La grande force de Google au regard des autres super-puissances du numérique établies ou en devenir (Facebook / Méta, Instagram, Twitter, mais aussi TikTok, Snapchat et consorts) c’est que la place qu’occupe son moteur (mais aussi des pans entiers de services comme par exemple YouTube) travaille sur la collecte et l’articulation d’extériorités (les contenus des pages web et des différents médias, sociaux ou non que le moteur indexe) pour offrir un service perçu et vécu comme un facilitateur et un vecteur d’intériorités (nos questions, interrogations, angoisses, curiosités diverses). A l’inverse de concurrents comme Facebook, Instagram et même Twitter qui eux, partent de la dimension sociale des interactions comme autant d’intériorités premières pour les tracer et les modeler à la lumière des extériorités qu’ils identifient comme autant d’aubaines pour monétiser leurs audiences. Le moteur Google est un aller-retour. Les autres super-puissances du numériques ne sont le plus souvent qu’autant d’allers simples. Google part de nous et il y revient, et dans l’entretemps de la requête ou de la recherche, quand elle n’est pas simplement la quête d’une pizzéria ouverte ou d’une pharmacie de garde, dans l’entretemps de la requête il peut se passer tant de choses.

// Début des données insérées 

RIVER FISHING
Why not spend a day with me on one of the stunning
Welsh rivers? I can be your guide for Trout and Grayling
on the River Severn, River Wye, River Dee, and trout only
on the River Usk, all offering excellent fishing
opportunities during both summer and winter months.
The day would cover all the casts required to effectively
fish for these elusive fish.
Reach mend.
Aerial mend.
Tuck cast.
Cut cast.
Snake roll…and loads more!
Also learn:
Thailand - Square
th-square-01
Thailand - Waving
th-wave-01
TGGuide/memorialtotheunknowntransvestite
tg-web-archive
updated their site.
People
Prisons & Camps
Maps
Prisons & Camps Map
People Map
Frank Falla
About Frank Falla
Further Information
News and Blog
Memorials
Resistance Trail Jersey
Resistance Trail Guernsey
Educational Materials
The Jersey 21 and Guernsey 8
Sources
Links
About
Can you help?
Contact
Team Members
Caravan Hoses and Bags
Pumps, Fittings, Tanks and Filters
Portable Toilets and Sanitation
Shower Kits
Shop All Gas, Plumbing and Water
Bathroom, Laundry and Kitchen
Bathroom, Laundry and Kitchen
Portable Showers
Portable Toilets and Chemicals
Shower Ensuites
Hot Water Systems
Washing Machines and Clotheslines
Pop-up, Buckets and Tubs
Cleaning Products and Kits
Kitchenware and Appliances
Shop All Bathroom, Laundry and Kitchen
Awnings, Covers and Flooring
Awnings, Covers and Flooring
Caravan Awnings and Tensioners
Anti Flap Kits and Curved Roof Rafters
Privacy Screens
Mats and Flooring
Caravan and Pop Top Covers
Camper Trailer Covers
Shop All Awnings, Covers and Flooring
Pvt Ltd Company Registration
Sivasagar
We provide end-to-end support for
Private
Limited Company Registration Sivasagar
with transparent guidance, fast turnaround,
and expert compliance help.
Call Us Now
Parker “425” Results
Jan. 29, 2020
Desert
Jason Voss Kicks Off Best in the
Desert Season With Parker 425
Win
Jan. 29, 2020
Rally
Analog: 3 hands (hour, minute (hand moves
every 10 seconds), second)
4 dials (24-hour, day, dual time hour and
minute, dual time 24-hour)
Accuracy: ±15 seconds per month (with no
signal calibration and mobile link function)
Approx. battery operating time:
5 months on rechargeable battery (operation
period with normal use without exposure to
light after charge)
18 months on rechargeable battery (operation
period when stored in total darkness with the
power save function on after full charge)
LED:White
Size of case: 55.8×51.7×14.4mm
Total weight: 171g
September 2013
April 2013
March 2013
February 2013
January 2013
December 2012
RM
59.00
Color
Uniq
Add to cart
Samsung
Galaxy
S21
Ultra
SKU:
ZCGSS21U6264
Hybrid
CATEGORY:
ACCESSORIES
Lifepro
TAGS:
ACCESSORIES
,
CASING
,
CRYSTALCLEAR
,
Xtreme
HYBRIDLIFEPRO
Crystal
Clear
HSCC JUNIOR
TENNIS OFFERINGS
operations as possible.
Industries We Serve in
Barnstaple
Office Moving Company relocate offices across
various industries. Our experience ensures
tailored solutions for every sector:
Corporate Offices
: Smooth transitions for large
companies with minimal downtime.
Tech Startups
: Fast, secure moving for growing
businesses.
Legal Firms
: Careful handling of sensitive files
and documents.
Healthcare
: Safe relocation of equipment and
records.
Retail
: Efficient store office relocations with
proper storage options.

Et puis avec Wikipédia, Google et les autres moteurs de recherche figurent et demeurent parmi les derniers environnements numériques où il n’est pas systématiquement obligatoire de « s’inscrire » et qui existent encore un peu autrement que par le seul biais d’une application. Naturellement cela ne l’exonère en rien de l’immensité des travers qui sont les siens dans ses ambitions constantes de, par exemple, tracer chacun de nos comportements. Mais Google reste, à l’âge de ses 25 ans, un acteur économique, social et politique toujours au contact de cet espace public qu’est fondamentalement le web. Il en est d’une certaine manière autant le prédateur que le précepteur. Et de là, peut-être, vient aussi l’explication de ce quart de siècle d’existence, qui jamais chez lui, ne précéda l’essence.

2 commentaires pour “Google a 25 ans. Et maintenant ?

  1. « il ne faut jamais rien tenir pour certain dans les empires comme dans les emprises numériques. »

    à quand la chute de la maison Alphabet-Google ? Beaucoup de personnes de mon entourage professionnel la pensaient inimaginable (« too big to fail » et autres mantras) . Depuis que twitter est zombifié, elles sont moins catégoriques. Pensez-vous que c’est possible ?

    1. @jbm : c’est l’histoire que je mentionne dans mon article et que je raconte à mes étudiant.e.s : il est impossible de répondre à votre question de manière certaine, mais il est certain qu’une chute est en effet possible 🙂 Ceci dit, la situation de ces entreprises n’est plus la même aujourd’hui qu’en 1998. Elles ont à la fois une trésorerie, une emprise et une (relative) diversification qui rend leur chute tout de même relativement improbable. Mais pas impossible.